> **Exercise passage**:
From: Thomas Rast <trast@student.ethz.ch>
To: Scott Johnson <scottj75074@yahoo.com>
Cc: Michael J Gruber <git@drmicha.warpmail.net>,
Matthijs Kooijman <matthijs@stdin.nl>, <git@vger.kernel.org>
Subject: [PATCH 0/4] --word-regex sanity checking and such
Date: Wed, 15 Dec 2010 16:13:24 +0100 [thread overview]
Message-ID: <cover.1292424926.git.trast@student.ethz.ch> (raw)
In-Reply-To: <561247.22837.qm@web110707.mail.gq1.yahoo.com>
[Forgot the list and Matthijs on the first sending. Sorry for the
spam!]
Scott Johnson wrote [trimmed and wraps fixed up]:
> Here's the default `git diff --word-diff`:
> [-<li class="yws-maps"><em></em><a-]{+<li><em></em><a+} href="#">yws-maps</a></li>
> [-<li class="ydn-delicious"><em></em><a-]{+<li><em></em><a+} href="#">ydn-delicious</a></li>
>
> Which is correct, but less than ideal because it highlights much more than the
> actual changes.
>
> So I create a .gitattributes file with one line:
> *.html diff=html
>
> And rerun `git diff --word-diff`:
> <li[-class="yws-maps"-]><em></em><a href="#">yws-maps</a></li>
> <li><em></em><a href="#">ydn-delicious</a></li>
>
> Yikes! What happened to the second line of changes? The removed code is not
> displayed at all.
Michael J Gruber wrote:
> Yep, I just found out myself experimenting with a wordRegex for csv.
> Seems like quite a "Gimme rope" feature...
>
> So, it's the regex.
Well. Yes. No. Maybe.

> **Exercise instructions**:
1) List every person named in the From, To, and Cc lines of the email's header.
2) Reproduce the part of the email from "From: Thomas Rast" up to and including "Message-ID: <cover.1292424926.git.trast@student.ethz.ch> (raw)".

> **Material provided**:

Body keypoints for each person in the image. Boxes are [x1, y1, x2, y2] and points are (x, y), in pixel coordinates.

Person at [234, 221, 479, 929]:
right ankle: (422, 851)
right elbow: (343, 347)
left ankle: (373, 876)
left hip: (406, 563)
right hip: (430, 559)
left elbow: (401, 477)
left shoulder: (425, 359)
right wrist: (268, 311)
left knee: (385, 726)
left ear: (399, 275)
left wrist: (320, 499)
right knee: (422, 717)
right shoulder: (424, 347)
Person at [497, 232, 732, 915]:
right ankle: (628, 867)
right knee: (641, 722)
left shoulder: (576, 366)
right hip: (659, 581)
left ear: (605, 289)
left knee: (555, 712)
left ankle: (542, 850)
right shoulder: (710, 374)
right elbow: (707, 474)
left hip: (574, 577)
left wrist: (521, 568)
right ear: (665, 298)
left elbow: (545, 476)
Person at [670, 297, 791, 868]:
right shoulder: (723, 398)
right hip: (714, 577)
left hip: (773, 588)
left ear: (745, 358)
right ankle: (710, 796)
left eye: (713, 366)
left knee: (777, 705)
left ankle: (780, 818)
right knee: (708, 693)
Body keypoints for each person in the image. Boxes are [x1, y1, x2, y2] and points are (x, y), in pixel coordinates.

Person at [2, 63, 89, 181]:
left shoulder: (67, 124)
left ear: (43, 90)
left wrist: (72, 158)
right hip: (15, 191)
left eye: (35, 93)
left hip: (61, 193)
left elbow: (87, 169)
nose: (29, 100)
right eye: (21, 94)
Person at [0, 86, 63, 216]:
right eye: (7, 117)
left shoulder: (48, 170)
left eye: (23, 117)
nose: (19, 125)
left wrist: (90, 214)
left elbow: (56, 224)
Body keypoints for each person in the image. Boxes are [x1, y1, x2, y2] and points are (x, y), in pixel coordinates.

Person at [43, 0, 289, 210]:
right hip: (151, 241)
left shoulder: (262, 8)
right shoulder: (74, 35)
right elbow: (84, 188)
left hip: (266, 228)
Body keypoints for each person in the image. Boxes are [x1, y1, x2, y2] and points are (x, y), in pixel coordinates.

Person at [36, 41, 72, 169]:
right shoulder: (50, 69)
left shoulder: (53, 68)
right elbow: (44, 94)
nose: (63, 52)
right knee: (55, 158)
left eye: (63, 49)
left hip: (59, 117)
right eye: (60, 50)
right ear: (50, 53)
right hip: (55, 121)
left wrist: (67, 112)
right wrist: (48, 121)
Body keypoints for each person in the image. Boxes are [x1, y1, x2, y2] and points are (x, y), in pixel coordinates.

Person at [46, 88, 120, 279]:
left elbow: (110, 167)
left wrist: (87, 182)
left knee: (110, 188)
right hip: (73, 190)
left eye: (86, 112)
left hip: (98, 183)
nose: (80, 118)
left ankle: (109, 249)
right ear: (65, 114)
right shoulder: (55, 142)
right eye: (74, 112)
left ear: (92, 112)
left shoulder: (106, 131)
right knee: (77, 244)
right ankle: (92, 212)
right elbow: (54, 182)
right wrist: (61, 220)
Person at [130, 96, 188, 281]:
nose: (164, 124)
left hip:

==

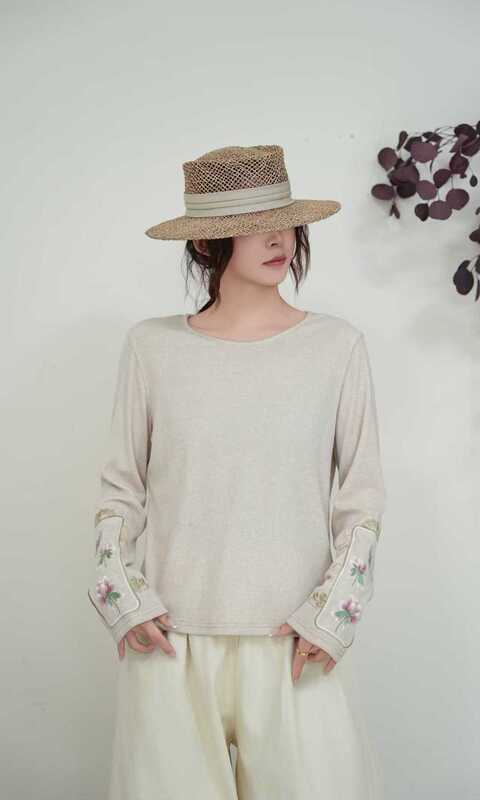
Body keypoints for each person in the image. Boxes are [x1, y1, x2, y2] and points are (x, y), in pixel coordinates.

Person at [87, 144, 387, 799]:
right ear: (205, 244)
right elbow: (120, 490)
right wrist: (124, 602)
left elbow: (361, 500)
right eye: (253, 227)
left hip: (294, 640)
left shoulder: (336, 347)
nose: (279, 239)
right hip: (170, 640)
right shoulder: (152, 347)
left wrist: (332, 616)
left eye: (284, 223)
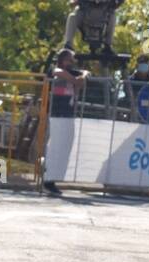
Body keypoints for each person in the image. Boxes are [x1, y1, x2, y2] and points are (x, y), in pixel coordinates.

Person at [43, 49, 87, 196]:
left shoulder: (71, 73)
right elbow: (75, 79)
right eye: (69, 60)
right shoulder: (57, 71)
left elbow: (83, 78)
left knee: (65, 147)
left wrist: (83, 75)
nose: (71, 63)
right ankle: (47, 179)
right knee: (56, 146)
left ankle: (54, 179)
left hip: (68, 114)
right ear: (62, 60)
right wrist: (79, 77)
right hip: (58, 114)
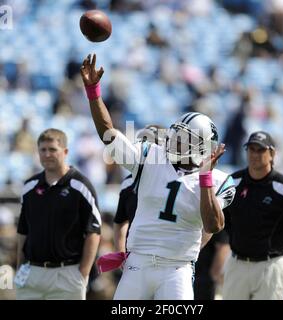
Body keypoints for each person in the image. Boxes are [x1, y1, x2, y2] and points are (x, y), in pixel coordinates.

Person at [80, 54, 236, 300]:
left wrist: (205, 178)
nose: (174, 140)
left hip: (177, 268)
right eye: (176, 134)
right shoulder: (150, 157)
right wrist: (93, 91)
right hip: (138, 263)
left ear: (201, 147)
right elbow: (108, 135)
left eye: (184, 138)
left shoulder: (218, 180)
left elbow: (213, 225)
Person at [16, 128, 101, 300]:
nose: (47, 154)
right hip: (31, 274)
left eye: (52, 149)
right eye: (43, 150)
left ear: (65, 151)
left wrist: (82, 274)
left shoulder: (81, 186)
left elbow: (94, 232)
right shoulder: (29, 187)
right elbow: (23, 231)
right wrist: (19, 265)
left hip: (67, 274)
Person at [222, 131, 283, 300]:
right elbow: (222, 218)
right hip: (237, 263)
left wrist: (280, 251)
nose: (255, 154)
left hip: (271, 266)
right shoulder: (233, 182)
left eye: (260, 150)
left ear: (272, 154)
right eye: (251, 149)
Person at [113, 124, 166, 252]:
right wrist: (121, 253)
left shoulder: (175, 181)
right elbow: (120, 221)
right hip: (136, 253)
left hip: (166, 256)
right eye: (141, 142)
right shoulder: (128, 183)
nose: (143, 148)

> **Answers to the tasks**:
1) Thomas Rast, Scott Johnson, Michael J Gruber, Matthijs Kooijman

2)
From: Thomas Rast <trast@student.ethz.ch>
To: Scott Johnson <scottj75074@yahoo.com>
Cc: Michael J Gruber <git@drmicha.warpmail.net>,
Matthijs Kooijman <matthijs@stdin.nl>, <git@vger.kernel.org>
Subject: [PATCH 0/4] --word-regex sanity checking and such
Date: Wed, 15 Dec 2010 16:13:24 +0100 [thread overview]
Message-ID: <cover.1292424926.git.trast@student.ethz.ch> (raw)